*Excerpted passage:*
The shtetl was home to two-thirds of East Europe's Jews in the eighteenth and nineteenth centuries, yet it has long been one of the most neglected and misunderstood chapters of the Jewish experience. This book provides the first grassroots social, economic, and cultural history of the shtetl. Challenging popular misconceptions of the shtetl as an isolated, ramshackle Jewish village stricken by poverty and pogroms, Yohanan Petrovsky-Shtern argues that, in its heyday from the 1790s to the 1840s, the shtetl was a thriving Jewish community as vibrant as any in Europe.
Petrovsky-Shtern brings this golden age to life, looking at dozens of shtetls and drawing on a wealth of never-before-used archival material. Illustrated throughout with rare archival photographs and artwork, this nuanced history casts the shtetl in an altogether new light, revealing how its golden age continues to shape the collective memory of the Jewish people today.
Yohanan Petrovsky-Shtern is the Crown Family Professor of Jewish Studies at Northwestern University.

*Information:*
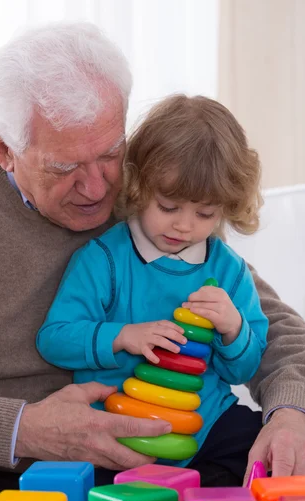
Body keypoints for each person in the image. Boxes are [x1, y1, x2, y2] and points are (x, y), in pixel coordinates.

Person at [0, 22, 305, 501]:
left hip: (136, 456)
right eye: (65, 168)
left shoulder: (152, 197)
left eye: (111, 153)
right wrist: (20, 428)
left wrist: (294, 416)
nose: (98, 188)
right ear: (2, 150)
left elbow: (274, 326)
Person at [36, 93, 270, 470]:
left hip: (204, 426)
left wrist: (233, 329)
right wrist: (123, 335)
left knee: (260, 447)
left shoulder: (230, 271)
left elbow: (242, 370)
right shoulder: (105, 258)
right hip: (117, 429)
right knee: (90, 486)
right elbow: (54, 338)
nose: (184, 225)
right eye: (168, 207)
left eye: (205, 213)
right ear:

*Work to be completed:* Please print the part of the shtetl passage above that starts with "Petrovsky-Shtern brings this" and goes on through "Jewish people today.", copied word for word.

*Result below:*
Petrovsky-Shtern brings this golden age to life, looking at dozens of shtetls and drawing on a wealth of never-before-used archival material. Illustrated throughout with rare archival photographs and artwork, this nuanced history casts the shtetl in an altogether new light, revealing how its golden age continues to shape the collective memory of the Jewish people today.